Smith also incorporates links, images and videos in her blog. This one includes a YouTube video of the right wing response to Clinton’s plan.

I haven’t found a political blog that can match the self-deprecating humor of Smith’s. In her post, Smith writes that she likes to promote Clinton’s candidacy in order to start bar fights.

Smith writes: “Last time that someone told me that Rudy Giuliani would kill her in the general, I threw my pinot in his face and broke a bar stool over his back. Needless to say, my husband brought it up with our marriage counselor the next week.”

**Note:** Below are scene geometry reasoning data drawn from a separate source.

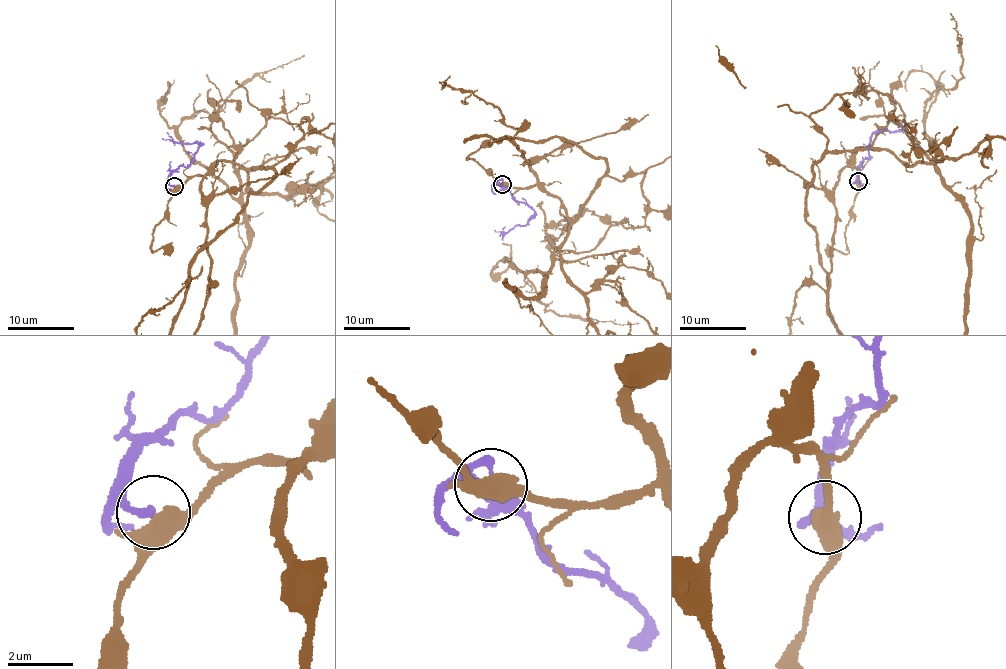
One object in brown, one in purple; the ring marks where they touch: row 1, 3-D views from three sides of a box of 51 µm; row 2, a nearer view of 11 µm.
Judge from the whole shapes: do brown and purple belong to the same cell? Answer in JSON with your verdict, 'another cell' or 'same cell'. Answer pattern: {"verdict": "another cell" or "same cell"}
{"verdict": "another cell"}

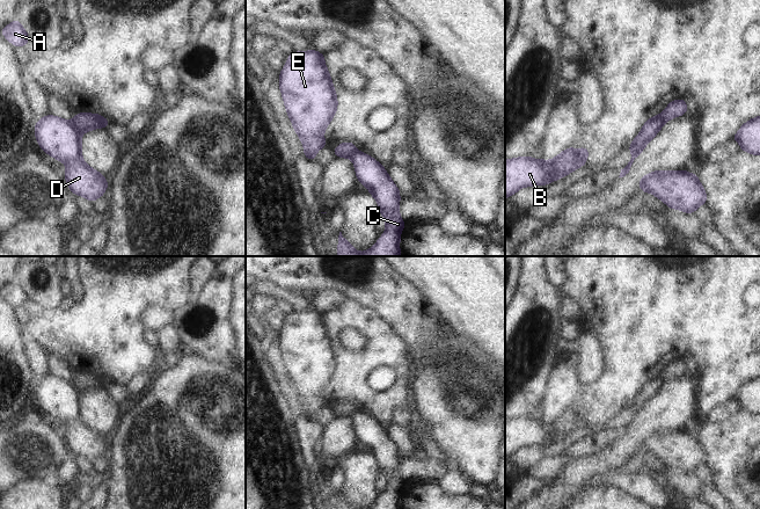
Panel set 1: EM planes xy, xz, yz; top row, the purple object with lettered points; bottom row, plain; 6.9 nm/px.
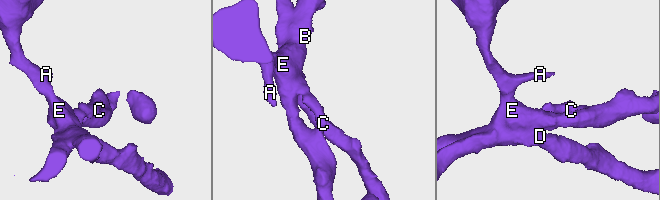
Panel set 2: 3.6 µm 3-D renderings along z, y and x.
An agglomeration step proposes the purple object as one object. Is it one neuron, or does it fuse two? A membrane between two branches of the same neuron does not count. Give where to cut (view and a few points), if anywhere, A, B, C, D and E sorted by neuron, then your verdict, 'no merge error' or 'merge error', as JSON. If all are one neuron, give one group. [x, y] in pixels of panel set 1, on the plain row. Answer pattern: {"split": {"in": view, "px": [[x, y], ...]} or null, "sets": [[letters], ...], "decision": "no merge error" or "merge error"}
{"split": {"in": "xy", "px": [[80, 417], [65, 422]]}, "sets": [["A", "B", "C", "E"], ["D"]], "decision": "merge error"}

Smith even carries more credibility than she lets on. She recently became the first online editor for Texas Monthly. And there is something cool about the Eileen Smiths, Naomi Kleins and Molly Ivins of the world, the women who have been influential in political journalism.

Anyway, I don’t know how much I can trust a right-leaning blog from an organization that receives money from oil companies and calls global warming “junk science.”